Fed Messed Up With Its Inflation Estimates

Fed Messed Up With Its Inflation Estimates

FED Chair Jerome Powell stated today that he overestimated the impact of inflation and that the FED should have acted sooner to try to control the spiralling effects.

Republican Rep. Ann Wagner told Powell that she believes the Fed “underestimated actual inflation” and wondered what officials were missing.

According to CNN, Powell admitted that the US central bank underestimated the risk of high inflation.

“We definitely underestimated it.
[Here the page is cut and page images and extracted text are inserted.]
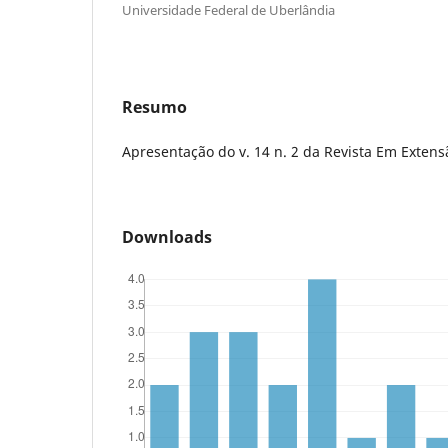
Universidade Federal de Uberlândia
Resumo
Apresentação do v. 14 n. 2 da Revista Em Extens
Downloads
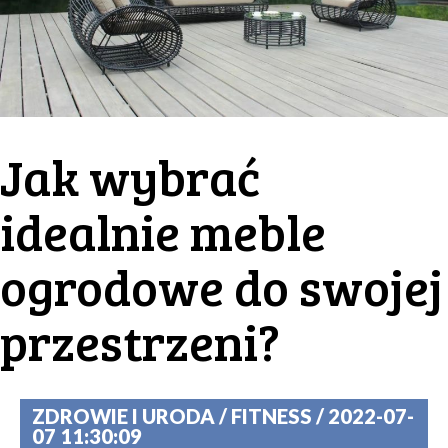
Jak wybrać
idealnie meble
ogrodowe do swojej
przestrzeni?
ZDROWIE I URODA / FITNESS / 2022-07-
07 11:30:09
We clearly did, with the benefit of hindsight “Powell responded by reiterating previous remarks in which he acknowledged that the Fed should have moved faster to combat inflation.

The Fed chairman stated that it all comes down to the decision officials had to make about when supply-side issues associated with Covid-19 would ease.

He stated that the FED calculated the risks of inflation on subjective elements such as society finishing COVID-19 by the end of this year or people flocking back to work due to vaccination rollout.

Inflation and unemployment

The FED did not count on the ‘great resignation’ nor on the fact that many businesses are shut and cannot come back to life due to financial difficulties.

This has impacted employment and now the FED is saying that aggressive interest rate hikes aimed at containing inflation may raise unemployment on Main Street

Powell stated that while it is “certainly possible” to control inflation without causing job losses, this may not be the case.

“There is a risk that unemployment will rise from what is currently a historically low level,” Powell said during a hearing before the House Financial Services Committee.

Powell stated that the Fed’s interest rate increases are “designed to drive growth down to a more sustainable level and give the supply side a chance to catch up.”

However, he admitted that the Fed lacks “precision tools” and that job losses are possible.

More Misjudgments

He explained that the Fed misread inflationary problems because officials blamed them on supply constraints caused by uncertainty in supply chains and workers returning to the labour market after receiving COVID-19 vaccines.

Powell now attributes four-decade-high inflation to “very strong demand.”

He told lawmakers that the Fed’s actions during the coronavirus pandemic were all based on judgement calls, which “every central bank had to make.”

“That was the decision we had to make. We were aware that something could go wrong. “And when things started to go wrong, we shifted,” he added.

Essentially, Powell is saying, ‘I messed up guys, but all central banks will also mess up on this.”